A key focus of this role is Modeled Attribution, Amazon's privacy-compliant measurement system serving millions of advertisers and processing billions of events monthly across global marketplaces. We apply state-of-the-art machine learning and GenAI techniques to generate accurate measurement when user identity is unavailable, representing Amazon's technical response to industry-transforming privacy regulations and platform changes.

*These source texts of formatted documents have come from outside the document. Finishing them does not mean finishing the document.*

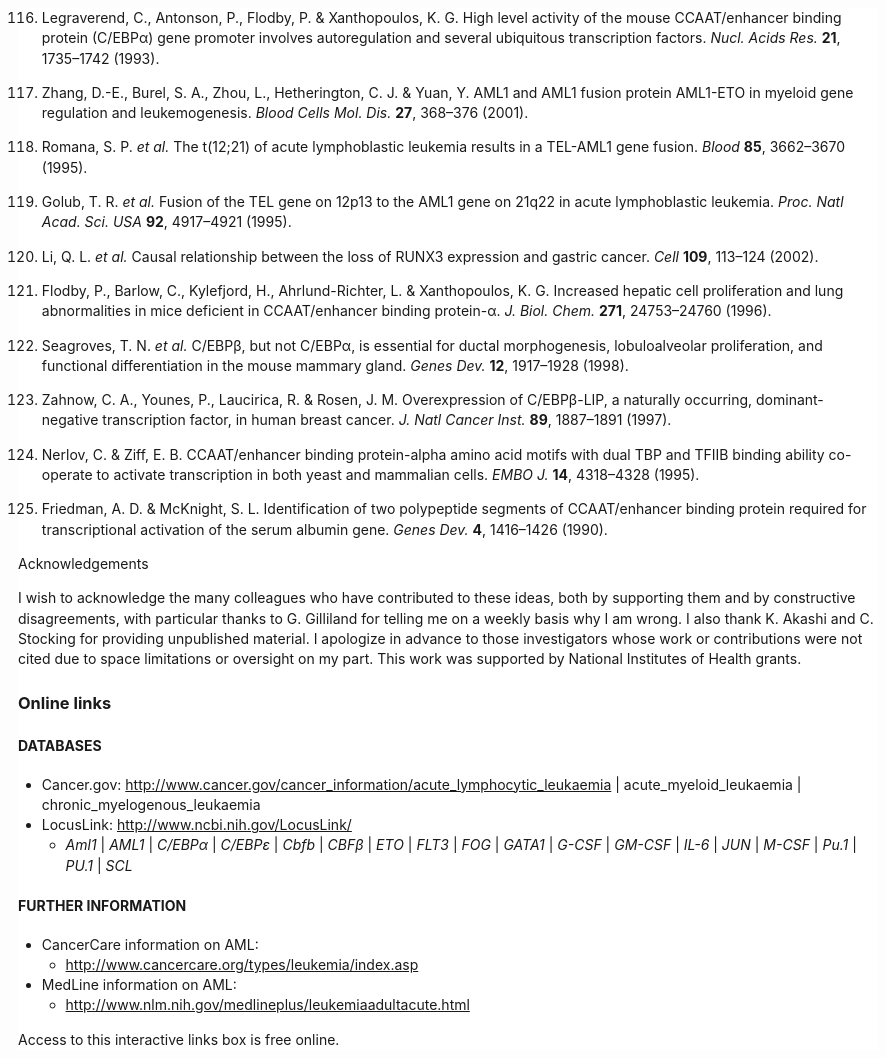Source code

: 116. Legraverend, C., Antonson, P., Flodby, P. & Xanthopoulos, K. G. High level activity of the mouse CCAAT/enhancer binding protein (C/EBPα) gene promoter involves autoregulation and several ubiquitous transcription factors. *Nucl. Acids Res.* **21**, 1735–1742 (1993).

117. Zhang, D.-E., Burel, S. A., Zhou, L., Hetherington, C. J. & Yuan, Y. AML1 and AML1 fusion protein AML1-ETO in myeloid gene regulation and leukemogenesis. *Blood Cells Mol. Dis.* **27**, 368–376 (2001).

118. Romana, S. P. *et al.* The t(12;21) of acute lymphoblastic leukemia results in a TEL-AML1 gene fusion. *Blood* **85**, 3662–3670 (1995).

119. Golub, T. R. *et al.* Fusion of the TEL gene on 12p13 to the AML1 gene on 21q22 in acute lymphoblastic leukemia. *Proc. Natl Acad. Sci. USA* **92**, 4917–4921 (1995).

120. Li, Q. L. *et al.* Causal relationship between the loss of RUNX3 expression and gastric cancer. *Cell* **109**, 113–124 (2002).

121. Flodby, P., Barlow, C., Kylefjord, H., Ahrlund-Richter, L. & Xanthopoulos, K. G. Increased hepatic cell proliferation and lung abnormalities in mice deficient in CCAAT/enhancer binding protein-α. *J. Biol. Chem.* **271**, 24753–24760 (1996).

122. Seagroves, T. N. *et al.* C/EBPβ, but not C/EBPα, is essential for ductal morphogenesis, lobuloalveolar proliferation, and functional differentiation in the mouse mammary gland. *Genes Dev.* **12**, 1917–1928 (1998).

123. Zahnow, C. A., Younes, P., Laucirica, R. & Rosen, J. M. Overexpression of C/EBPβ-LIP, a naturally occurring, dominant-negative transcription factor, in human breast cancer. *J. Natl Cancer Inst.* **89**, 1887–1891 (1997).

124. Nerlov, C. & Ziff, E. B. CCAAT/enhancer binding protein-alpha amino acid motifs with dual TBP and TFIIB binding ability co-operate to activate transcription in both yeast and mammalian cells. *EMBO J.* **14**, 4318–4328 (1995).

125. Friedman, A. D. & McKnight, S. L. Identification of two polypeptide segments of CCAAT/enhancer binding protein required for transcriptional activation of the serum albumin gene. *Genes Dev.* **4**, 1416–1426 (1990).

Acknowledgements

I wish to acknowledge the many colleagues who have contributed to these ideas, both by supporting them and by constructive disagreements, with particular thanks to G. Gilliland for telling me on a weekly basis why I am wrong. I also thank K. Akashi and C. Stocking for providing unpublished material. I apologize in advance to those investigators whose work or contributions were not cited due to space limitations or oversight on my part. This work was supported by National Institutes of Health grants.

### Online links

#### DATABASES

- Cancer.gov: http://www.cancer.gov/cancer_information/acute_lymphocytic_leukaemia | acute_myeloid_leukaemia | chronic_myelogenous_leukaemia
- LocusLink: http://www.ncbi.nih.gov/LocusLink/
  - *Aml1* | *AML1* | *C/EBPα* | *C/EBPε* | *Cbfb* | *CBFβ* | *ETO* | *FLT3* | *FOG* | *GATA1* | *G-CSF* | *GM-CSF* | *IL-6* | *JUN* | *M-CSF* | *Pu.1* | *PU.1* | *SCL*

#### FURTHER INFORMATION

- CancerCare information on AML:
  - http://www.cancercare.org/types/leukemia/index.asp
- MedLine information on AML:
  - http://www.nlm.nih.gov/medlineplus/leukemiaadultacute.html

Access to this interactive links box is free online.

As an Applied Scientist II on the team, you will develop modeled measurement solutions end-to-end from inception to production. You will propose, design, analyze, and productionize models to provide novel measurement insights to our customers. Your work will directly enable advertisers to continue optimizing their campaigns effectively as the digital ecosystem undergoes significant privacy-driven changes, and provide event-level attribution signals that empower ad optimization teams to enhance campaign performance and monetization on traffic without identity.


Key job responsibilities
* Leverage deep expertise in one or more scientific disciplines to invent solutions to ambiguous ads measurement problems
* Disambiguate problems to propose clear evaluation frameworks and success criteria
* Develop modeled attribution solutions using deep learning, transformers, and large language models to fill measurement gaps in privacy-constrained environments
* Work autonomously, write high-quality technical documentation and present findings to both technical and business stakeholders
* Implement a significant portion of critical-path code, and partner with engineers to directly carry solutions into production
* Partner closely with other scientists to deliver large, multi-faceted technical projects
* Share and publish works with the broader scientific community through meetings and conferences
* Communicate clearly to both technical and non-technical audiences
* Partner with engineers to optimize model performance, reduce latency, and ensure operational excellence for systems serving millions of customers
* Contribute to the team's scientific direction by proposing novel approaches to measurement challenges
* Mentor junior scientists and participate in the hiring process to raise the team's technical bar

About the team
We are a team of scientists across Applied, Research, Data Science and Economist disciplines. You will work with colleagues with deep expertise in ML, NLP, CV, Gen AI, and Causal Inference with a diverse range of backgrounds. Our work combines rigorous scientific experimentation with practical engineering. We publish at top-tier conferences while building production systems that process trillions of events annually. We partner closely with top-notch engineers, product managers, sales leaders, and other scientists with expertise in the ads industry and on building scalable modeling and software solutions.